* **Exercise requirements**
Exact repetition of a range: find the line containing "text: Select ->" and the line containing "font-style: none ->" in the material below, then repeat both and all lines between them, leaving pictures out.

* **Available data**

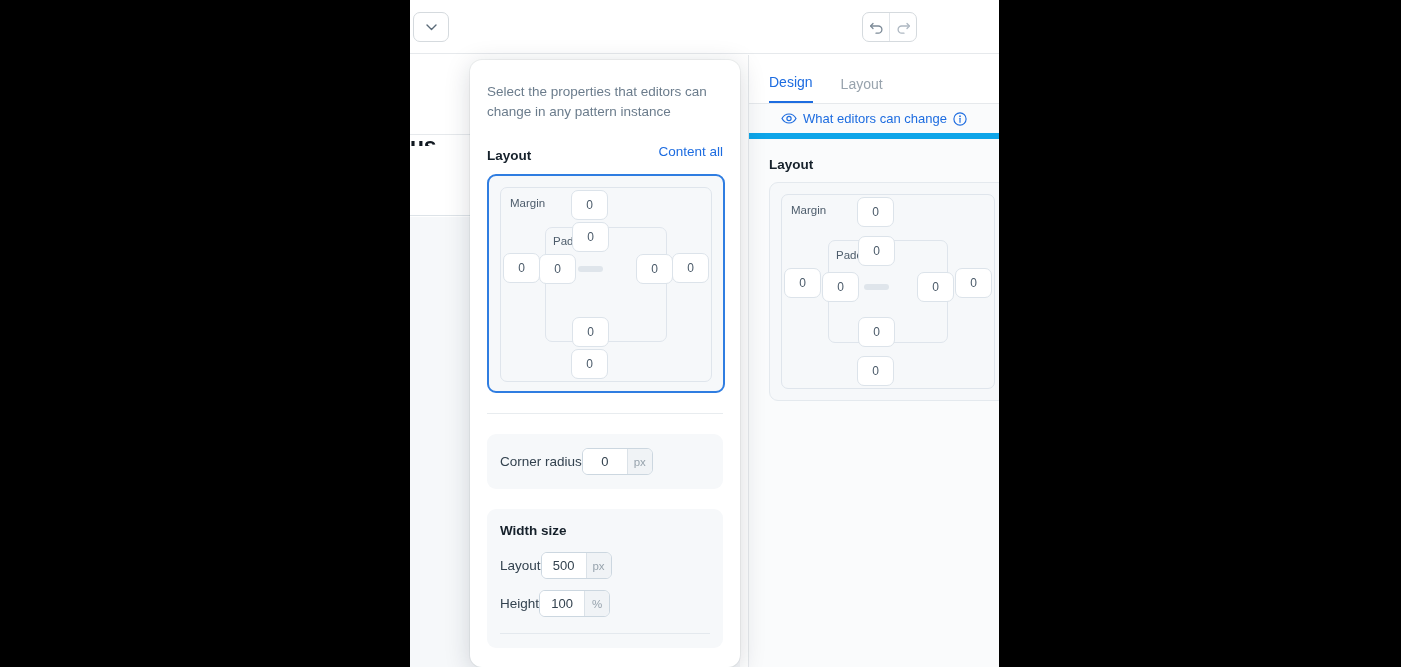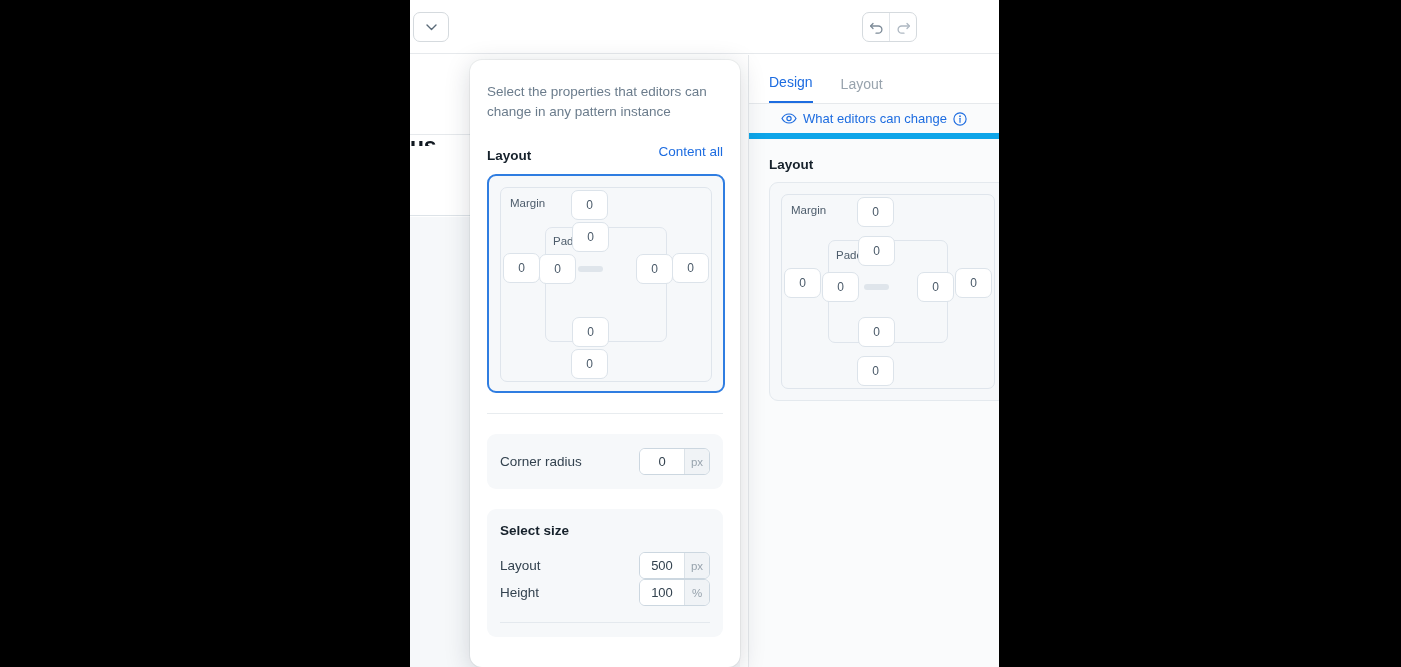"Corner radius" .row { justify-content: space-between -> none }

* * *

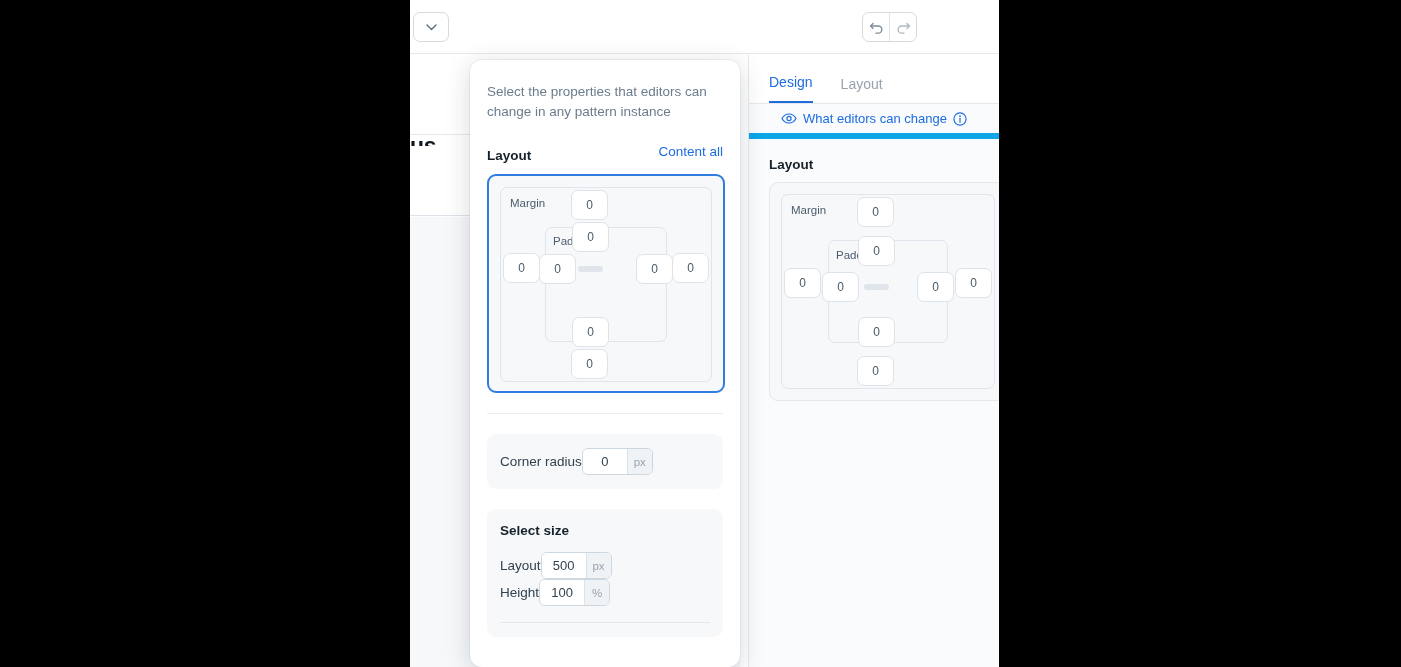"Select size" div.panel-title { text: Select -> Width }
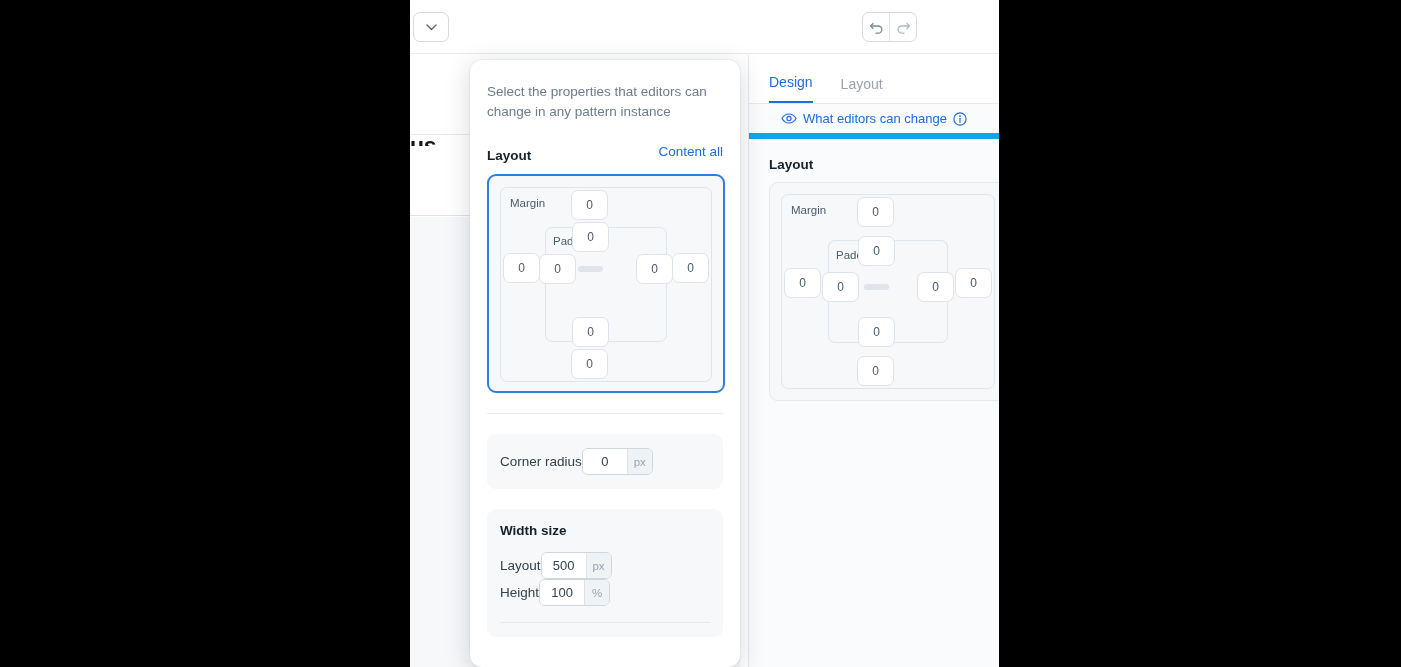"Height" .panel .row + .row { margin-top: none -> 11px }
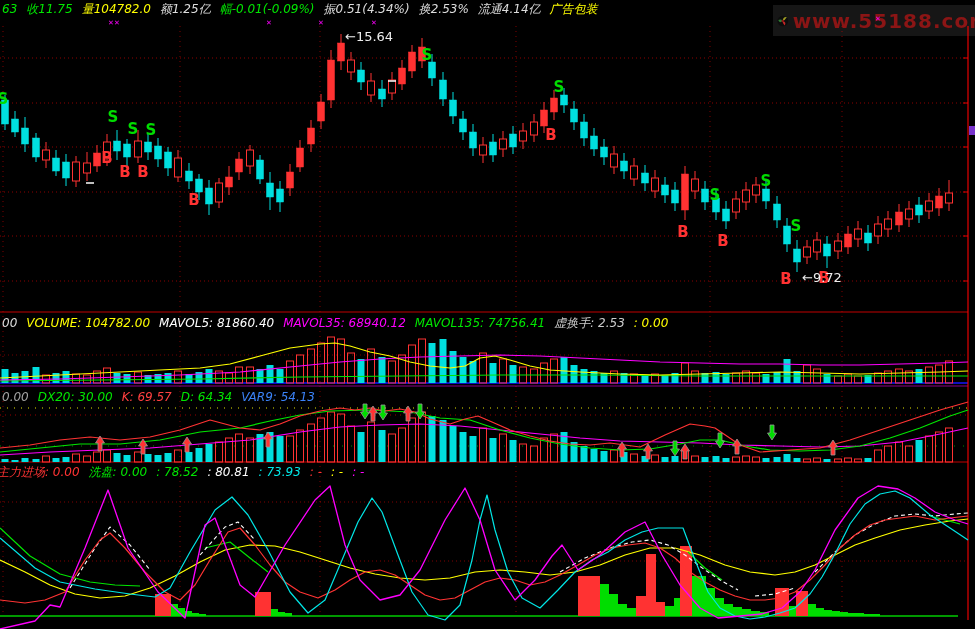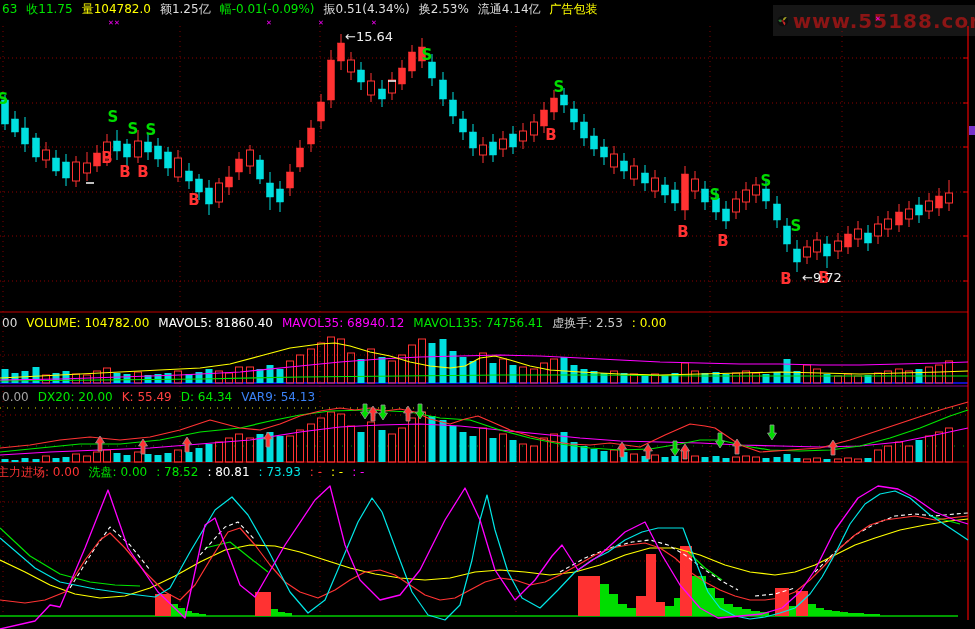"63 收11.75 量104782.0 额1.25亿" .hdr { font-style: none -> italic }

...

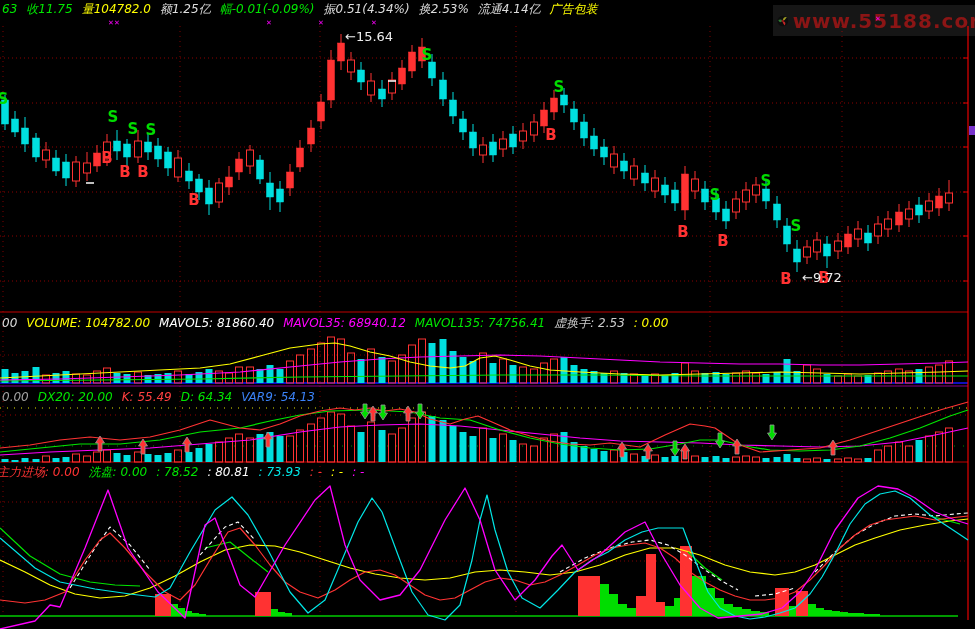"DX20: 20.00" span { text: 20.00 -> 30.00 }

* **Written answer**
"Select size" div.panel-title { text: Select -> Width }
"Height" .panel .row + .row { margin-top: none -> 11px }
"63 收11.75 量104782.0 额1.25亿" .hdr { font-style: none -> italic }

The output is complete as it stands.